WORKING DATA section start

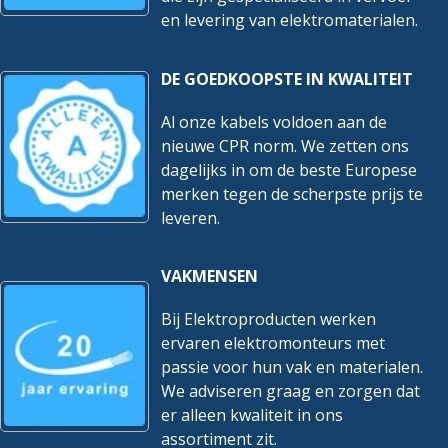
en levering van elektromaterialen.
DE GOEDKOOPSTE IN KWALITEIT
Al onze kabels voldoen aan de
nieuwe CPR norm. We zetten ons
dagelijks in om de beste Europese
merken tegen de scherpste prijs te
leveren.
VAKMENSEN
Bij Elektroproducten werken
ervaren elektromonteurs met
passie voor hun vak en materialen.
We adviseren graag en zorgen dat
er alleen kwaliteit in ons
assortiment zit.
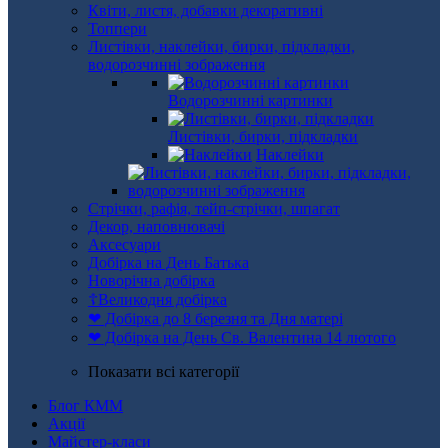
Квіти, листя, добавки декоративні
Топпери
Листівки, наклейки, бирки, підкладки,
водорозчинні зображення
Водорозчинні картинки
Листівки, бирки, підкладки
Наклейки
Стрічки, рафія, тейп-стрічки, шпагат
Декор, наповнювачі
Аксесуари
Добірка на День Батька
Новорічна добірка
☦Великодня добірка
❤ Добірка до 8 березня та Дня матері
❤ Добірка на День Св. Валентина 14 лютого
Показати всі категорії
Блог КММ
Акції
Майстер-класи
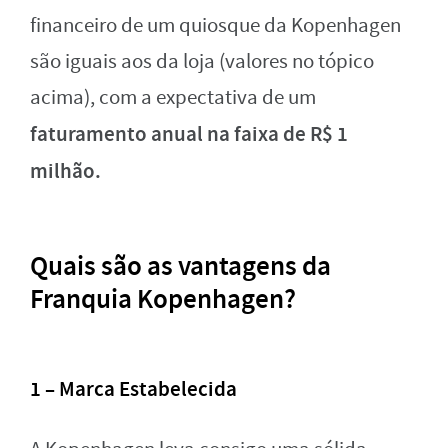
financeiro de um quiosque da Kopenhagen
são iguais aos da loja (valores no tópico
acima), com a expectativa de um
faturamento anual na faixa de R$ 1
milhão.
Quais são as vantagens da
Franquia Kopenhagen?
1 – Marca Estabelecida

WORKING DATA section end
WORKING DATA section start

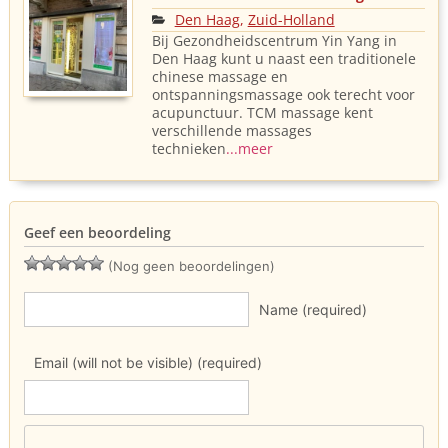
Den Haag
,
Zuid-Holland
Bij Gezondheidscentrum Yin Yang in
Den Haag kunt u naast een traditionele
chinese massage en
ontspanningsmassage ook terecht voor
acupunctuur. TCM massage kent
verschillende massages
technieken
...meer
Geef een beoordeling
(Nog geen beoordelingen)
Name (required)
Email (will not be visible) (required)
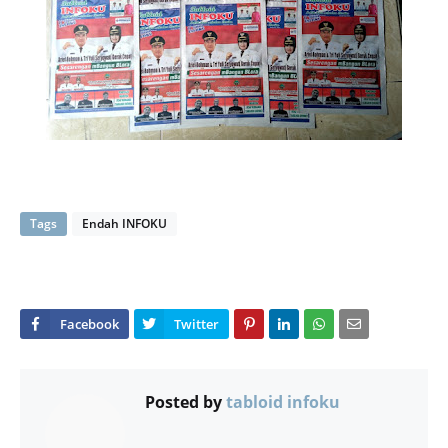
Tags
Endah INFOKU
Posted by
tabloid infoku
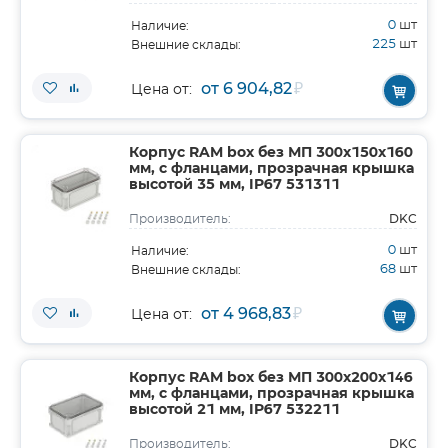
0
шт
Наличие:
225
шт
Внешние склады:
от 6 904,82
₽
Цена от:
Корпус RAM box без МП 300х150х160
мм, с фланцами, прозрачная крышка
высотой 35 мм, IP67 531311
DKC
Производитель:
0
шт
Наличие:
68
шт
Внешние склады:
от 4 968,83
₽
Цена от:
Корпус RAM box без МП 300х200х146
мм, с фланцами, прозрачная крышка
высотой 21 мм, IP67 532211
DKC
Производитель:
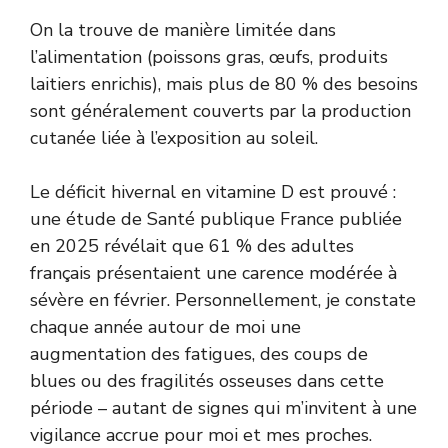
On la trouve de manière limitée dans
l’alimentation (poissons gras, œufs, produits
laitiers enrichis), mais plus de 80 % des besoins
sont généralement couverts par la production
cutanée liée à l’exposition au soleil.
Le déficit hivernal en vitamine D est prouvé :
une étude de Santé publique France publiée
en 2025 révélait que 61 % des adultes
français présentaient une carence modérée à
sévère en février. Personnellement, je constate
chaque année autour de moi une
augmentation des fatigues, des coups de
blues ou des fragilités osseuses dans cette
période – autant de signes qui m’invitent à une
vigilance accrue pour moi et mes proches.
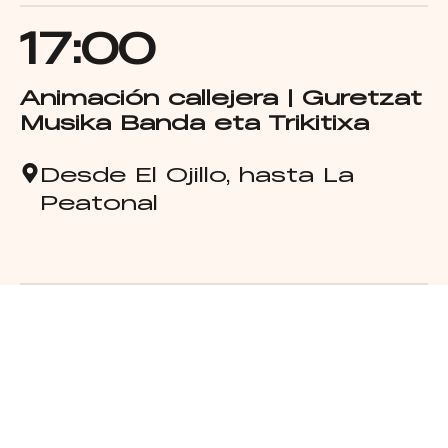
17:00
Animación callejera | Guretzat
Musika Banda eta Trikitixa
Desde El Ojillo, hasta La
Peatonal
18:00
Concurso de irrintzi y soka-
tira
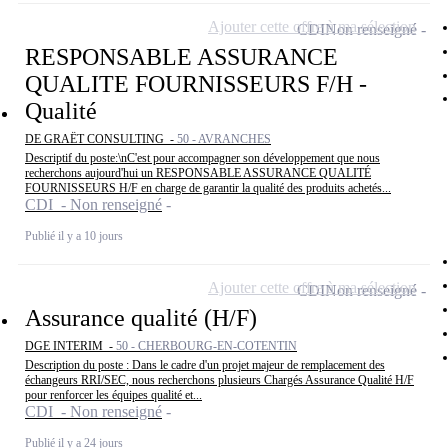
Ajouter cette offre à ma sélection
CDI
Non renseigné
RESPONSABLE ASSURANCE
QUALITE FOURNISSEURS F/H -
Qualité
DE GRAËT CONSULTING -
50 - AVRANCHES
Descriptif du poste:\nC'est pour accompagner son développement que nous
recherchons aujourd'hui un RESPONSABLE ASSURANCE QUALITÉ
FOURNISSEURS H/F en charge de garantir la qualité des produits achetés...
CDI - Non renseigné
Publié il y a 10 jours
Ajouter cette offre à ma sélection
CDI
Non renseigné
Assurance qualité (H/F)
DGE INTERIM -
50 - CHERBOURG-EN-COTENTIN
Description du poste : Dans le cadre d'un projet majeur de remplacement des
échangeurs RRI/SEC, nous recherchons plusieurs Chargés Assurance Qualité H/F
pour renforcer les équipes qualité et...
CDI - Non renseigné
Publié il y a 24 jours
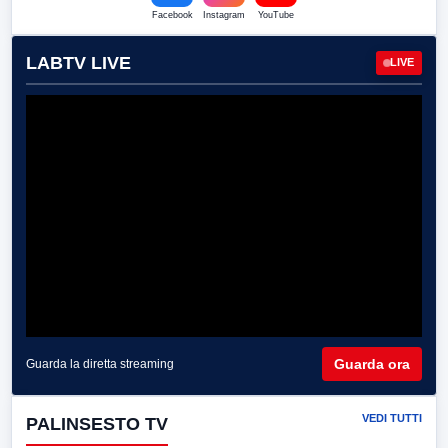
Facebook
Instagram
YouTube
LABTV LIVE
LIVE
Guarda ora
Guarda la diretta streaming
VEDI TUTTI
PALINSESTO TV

WORKING DATA section end
WORKING DATA section start

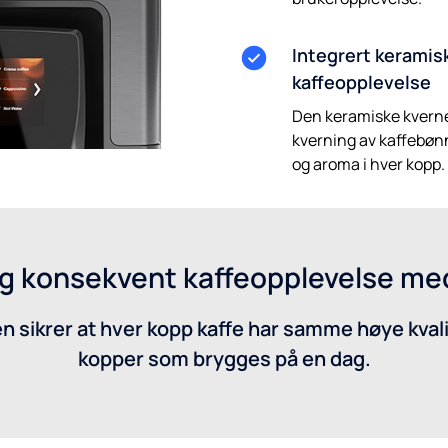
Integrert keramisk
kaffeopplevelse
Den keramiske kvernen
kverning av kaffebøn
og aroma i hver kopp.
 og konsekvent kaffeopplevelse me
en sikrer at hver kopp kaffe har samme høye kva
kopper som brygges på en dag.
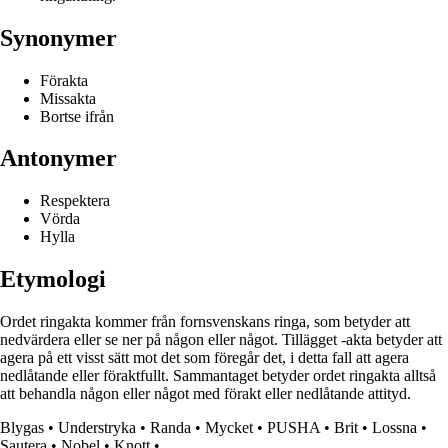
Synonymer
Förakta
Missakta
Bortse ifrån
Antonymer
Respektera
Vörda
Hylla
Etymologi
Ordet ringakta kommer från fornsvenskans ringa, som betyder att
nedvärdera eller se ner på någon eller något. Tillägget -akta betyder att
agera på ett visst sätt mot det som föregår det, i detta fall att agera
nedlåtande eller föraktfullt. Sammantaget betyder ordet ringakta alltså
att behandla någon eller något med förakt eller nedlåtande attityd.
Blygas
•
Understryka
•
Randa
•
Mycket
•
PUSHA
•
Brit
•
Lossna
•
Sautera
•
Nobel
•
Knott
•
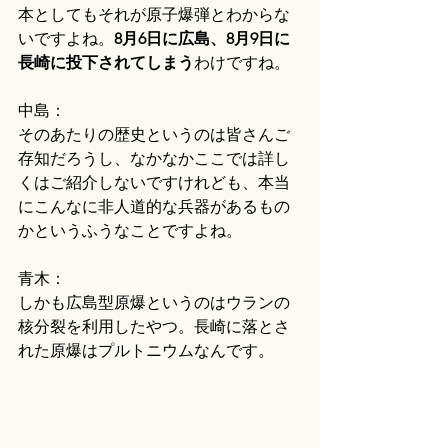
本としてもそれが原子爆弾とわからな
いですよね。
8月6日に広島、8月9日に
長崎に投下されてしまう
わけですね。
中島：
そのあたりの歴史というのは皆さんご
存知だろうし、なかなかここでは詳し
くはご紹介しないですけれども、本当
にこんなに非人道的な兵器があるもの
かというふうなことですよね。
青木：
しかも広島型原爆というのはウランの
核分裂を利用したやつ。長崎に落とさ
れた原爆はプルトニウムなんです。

WORKING DATA section end

TO-DO ITEM: Reproduce the records word for word, from the line containing "en levering van elektromaterialen." down to the line containing "Майстер-класи", including both of those lines. Leave out the pictures.

SOLUTION:
en levering van elektromaterialen.
DE GOEDKOOPSTE IN KWALITEIT
Al onze kabels voldoen aan de
nieuwe CPR norm. We zetten ons
dagelijks in om de beste Europese
merken tegen de scherpste prijs te
leveren.
VAKMENSEN
Bij Elektroproducten werken
ervaren elektromonteurs met
passie voor hun vak en materialen.
We adviseren graag en zorgen dat
er alleen kwaliteit in ons
assortiment zit.
Квіти, листя, добавки декоративні
Топпери
Листівки, наклейки, бирки, підкладки,
водорозчинні зображення
Водорозчинні картинки
Листівки, бирки, підкладки
Наклейки
Стрічки, рафія, тейп-стрічки, шпагат
Декор, наповнювачі
Аксесуари
Добірка на День Батька
Новорічна добірка
☦Великодня добірка
❤ Добірка до 8 березня та Дня матері
❤ Добірка на День Св. Валентина 14 лютого
Показати всі категорії
Блог КММ
Акції
Майстер-класи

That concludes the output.